### ABOUT THIS TASK
Copy each line below in which the string "genres" occurs.

↓↓↓

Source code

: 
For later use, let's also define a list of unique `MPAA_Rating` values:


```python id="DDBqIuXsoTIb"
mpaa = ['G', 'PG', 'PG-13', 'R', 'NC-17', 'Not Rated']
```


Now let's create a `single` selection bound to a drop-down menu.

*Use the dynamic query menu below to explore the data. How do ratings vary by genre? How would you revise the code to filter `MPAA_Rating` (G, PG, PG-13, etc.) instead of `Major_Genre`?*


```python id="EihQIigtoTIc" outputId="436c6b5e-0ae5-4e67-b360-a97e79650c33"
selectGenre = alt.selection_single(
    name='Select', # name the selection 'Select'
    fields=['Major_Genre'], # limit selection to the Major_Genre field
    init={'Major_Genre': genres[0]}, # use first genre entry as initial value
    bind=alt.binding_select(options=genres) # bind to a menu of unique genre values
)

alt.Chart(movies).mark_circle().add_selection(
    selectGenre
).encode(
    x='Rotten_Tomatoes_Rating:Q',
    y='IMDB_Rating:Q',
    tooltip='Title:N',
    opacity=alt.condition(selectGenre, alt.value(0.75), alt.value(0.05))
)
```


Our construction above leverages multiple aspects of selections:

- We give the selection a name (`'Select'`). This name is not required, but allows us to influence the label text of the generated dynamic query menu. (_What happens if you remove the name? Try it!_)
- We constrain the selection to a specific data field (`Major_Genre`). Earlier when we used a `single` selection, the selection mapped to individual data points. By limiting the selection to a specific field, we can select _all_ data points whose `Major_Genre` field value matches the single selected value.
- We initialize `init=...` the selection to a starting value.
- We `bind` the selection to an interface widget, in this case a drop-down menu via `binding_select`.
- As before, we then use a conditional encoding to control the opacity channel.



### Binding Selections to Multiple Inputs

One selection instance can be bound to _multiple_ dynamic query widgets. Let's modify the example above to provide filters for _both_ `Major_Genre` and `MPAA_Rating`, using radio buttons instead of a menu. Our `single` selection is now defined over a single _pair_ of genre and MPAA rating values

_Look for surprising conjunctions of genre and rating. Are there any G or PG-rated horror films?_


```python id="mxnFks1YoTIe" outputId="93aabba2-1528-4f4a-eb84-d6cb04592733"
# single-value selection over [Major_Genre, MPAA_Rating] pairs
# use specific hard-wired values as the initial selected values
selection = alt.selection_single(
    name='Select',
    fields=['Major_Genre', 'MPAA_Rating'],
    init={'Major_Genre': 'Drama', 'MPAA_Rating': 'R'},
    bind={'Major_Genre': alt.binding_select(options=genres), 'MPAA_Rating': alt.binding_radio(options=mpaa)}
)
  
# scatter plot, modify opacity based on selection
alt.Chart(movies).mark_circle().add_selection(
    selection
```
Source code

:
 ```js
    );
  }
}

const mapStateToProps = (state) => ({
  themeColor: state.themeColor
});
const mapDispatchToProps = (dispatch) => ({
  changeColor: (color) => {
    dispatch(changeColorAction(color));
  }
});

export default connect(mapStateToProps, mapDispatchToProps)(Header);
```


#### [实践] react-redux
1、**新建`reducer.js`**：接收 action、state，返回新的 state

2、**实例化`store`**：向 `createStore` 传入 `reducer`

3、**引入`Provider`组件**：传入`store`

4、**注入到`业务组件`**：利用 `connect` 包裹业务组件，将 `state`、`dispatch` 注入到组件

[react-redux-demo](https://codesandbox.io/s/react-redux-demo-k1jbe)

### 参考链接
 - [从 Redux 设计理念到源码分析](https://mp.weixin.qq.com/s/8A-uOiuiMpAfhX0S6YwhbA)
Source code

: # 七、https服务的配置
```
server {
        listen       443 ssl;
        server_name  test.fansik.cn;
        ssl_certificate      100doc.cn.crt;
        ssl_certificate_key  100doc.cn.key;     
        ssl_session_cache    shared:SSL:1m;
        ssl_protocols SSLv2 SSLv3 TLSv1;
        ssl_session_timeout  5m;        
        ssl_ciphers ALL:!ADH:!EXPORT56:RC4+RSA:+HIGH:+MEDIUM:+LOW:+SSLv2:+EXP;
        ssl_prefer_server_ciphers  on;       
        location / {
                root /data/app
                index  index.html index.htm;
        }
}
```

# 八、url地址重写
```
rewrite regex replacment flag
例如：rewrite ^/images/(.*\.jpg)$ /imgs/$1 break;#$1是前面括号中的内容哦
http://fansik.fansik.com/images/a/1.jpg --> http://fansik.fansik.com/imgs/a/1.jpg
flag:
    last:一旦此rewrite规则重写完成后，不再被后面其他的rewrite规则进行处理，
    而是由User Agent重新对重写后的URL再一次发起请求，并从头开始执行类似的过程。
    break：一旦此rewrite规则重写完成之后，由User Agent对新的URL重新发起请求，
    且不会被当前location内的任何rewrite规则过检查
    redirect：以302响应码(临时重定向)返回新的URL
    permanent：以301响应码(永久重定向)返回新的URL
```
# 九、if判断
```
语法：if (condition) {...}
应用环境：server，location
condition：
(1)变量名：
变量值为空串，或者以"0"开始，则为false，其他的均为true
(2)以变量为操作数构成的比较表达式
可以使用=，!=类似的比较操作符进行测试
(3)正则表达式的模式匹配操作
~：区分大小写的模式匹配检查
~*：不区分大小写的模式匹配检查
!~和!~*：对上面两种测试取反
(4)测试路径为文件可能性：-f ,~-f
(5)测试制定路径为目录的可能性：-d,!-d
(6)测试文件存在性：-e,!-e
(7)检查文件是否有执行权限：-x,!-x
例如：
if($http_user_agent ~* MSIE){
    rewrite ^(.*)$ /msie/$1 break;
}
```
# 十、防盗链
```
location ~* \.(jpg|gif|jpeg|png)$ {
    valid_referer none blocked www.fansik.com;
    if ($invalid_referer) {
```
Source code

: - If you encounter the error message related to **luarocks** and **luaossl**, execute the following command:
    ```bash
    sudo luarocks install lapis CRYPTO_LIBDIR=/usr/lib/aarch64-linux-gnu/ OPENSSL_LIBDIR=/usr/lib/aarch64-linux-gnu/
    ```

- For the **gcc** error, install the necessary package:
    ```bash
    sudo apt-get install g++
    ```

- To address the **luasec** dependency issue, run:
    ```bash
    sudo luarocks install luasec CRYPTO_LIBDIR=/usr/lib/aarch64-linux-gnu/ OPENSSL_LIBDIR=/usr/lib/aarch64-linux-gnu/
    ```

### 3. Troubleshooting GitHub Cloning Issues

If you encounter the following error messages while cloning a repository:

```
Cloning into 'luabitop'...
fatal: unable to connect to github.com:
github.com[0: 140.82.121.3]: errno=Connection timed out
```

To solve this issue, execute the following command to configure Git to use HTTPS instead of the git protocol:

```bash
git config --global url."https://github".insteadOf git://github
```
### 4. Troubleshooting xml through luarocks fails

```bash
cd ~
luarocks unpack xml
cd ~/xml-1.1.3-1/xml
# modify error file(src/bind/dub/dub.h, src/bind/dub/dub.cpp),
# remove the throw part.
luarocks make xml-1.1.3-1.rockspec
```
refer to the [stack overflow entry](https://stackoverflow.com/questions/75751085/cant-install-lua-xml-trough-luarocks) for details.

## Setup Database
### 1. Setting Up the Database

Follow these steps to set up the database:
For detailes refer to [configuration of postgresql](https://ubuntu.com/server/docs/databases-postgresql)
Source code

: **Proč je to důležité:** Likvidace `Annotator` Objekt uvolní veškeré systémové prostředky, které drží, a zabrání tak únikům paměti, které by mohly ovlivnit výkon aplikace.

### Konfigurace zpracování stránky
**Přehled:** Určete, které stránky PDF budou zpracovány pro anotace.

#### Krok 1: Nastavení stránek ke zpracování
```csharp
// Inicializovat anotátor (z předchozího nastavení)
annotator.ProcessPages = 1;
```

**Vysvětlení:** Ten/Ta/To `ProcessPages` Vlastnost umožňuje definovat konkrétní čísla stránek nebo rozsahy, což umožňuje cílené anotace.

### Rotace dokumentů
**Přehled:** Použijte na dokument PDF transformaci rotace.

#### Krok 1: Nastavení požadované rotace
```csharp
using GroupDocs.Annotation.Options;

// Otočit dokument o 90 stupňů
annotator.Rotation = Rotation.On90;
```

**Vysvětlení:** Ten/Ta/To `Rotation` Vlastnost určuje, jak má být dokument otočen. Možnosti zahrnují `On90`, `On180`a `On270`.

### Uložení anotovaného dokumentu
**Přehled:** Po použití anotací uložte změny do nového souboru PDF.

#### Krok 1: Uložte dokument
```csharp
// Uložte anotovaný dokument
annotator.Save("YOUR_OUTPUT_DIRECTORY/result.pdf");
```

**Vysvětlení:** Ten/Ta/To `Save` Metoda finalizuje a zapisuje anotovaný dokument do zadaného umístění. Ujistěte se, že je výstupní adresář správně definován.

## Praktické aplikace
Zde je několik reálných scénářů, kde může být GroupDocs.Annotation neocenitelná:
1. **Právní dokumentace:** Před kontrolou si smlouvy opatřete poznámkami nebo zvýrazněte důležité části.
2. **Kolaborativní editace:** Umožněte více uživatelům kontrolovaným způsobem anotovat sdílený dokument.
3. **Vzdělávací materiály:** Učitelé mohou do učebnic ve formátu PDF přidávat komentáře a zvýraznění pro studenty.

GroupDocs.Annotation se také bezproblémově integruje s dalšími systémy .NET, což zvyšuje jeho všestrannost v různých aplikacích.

↑↑↑

### YOUR RESPONSE
    init={'Major_Genre': genres[0]}, # use first genre entry as initial value
    bind=alt.binding_select(options=genres) # bind to a menu of unique genre values
    bind={'Major_Genre': alt.binding_select(options=genres), 'MPAA_Rating': alt.binding_radio(options=mpaa)}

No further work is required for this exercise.